La gestion des droits des patients dans les échanges inter-établissements

Les patients ont des droits sur leurs données de santé — accès, rectification, effacement (sous conditions dans le contexte médical), opposition. Quand des données sont partagées entre plusieurs établissements ou systèmes, la gestion des demandes d'exercice de droits devient complexe : qui répond à quelle demande, dans quels délais, avec quelle coordination entre les acteurs ? Les accords de partage doivent préciser ces modalités. L'absence de mécanisme clair conduit à des délais non respectés et à des droits effectivement non exercés — tous deux constitutifs d'une non-conformité.

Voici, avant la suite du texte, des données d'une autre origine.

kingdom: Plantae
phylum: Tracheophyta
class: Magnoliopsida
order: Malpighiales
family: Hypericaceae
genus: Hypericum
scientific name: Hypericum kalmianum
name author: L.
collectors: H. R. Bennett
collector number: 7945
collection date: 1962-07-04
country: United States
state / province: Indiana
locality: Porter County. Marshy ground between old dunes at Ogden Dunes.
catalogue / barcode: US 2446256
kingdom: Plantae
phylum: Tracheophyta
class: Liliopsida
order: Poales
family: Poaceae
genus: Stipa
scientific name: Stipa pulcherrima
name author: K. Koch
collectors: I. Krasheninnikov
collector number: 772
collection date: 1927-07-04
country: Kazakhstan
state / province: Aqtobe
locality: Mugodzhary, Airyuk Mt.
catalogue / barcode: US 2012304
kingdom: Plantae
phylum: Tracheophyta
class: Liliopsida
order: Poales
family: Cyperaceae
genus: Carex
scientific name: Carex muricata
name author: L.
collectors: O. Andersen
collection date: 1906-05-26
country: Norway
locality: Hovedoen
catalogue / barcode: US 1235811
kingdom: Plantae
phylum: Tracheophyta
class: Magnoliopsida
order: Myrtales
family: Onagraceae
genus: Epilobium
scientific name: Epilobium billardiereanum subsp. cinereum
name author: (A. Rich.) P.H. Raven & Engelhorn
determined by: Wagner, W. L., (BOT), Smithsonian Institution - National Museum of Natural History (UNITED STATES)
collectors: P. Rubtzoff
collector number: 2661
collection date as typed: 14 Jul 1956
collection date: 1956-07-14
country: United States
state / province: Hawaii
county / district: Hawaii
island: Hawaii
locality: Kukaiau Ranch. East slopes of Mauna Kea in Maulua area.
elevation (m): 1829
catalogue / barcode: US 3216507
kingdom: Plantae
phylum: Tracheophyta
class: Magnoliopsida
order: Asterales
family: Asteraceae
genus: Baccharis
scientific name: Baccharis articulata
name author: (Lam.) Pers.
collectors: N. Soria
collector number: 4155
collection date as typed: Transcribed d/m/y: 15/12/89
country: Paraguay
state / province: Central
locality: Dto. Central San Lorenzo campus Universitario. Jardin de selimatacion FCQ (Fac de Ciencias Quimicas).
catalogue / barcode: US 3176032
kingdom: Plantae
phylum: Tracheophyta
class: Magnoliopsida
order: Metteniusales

La responsabilité en cas d'incident impliquant plusieurs acteurs

Un incident sur un flux de données partagées entre plusieurs établissements soulève immédiatement la question de la responsabilité. Quel acteur notifie à la CNIL ? Dans quel délai ? Comment les patients affectés sont-ils informés, et par quel acteur ? La réponse à ces questions doit être définie dans les accords de partage — avant l'incident. En l'absence de définition préalable, la gestion de la notification devient un sujet de tension entre acteurs au pire moment possible.

Cas Asie Air India (responsabilité du prestataire) — La violation de données d'Air India, impliquant un prestataire de gestion des données passagers (SITA), a posé directement la question de la responsabilité partagée. Air India restait responsable vis-à-vis de ses clients des données confiées à son prestataire. Dans le domaine de la santé, la même logique s'applique : l'établissement de santé reste responsable des données patients confiées à ses prestataires techniques, même si ces prestataires sont à l'origine de la violation.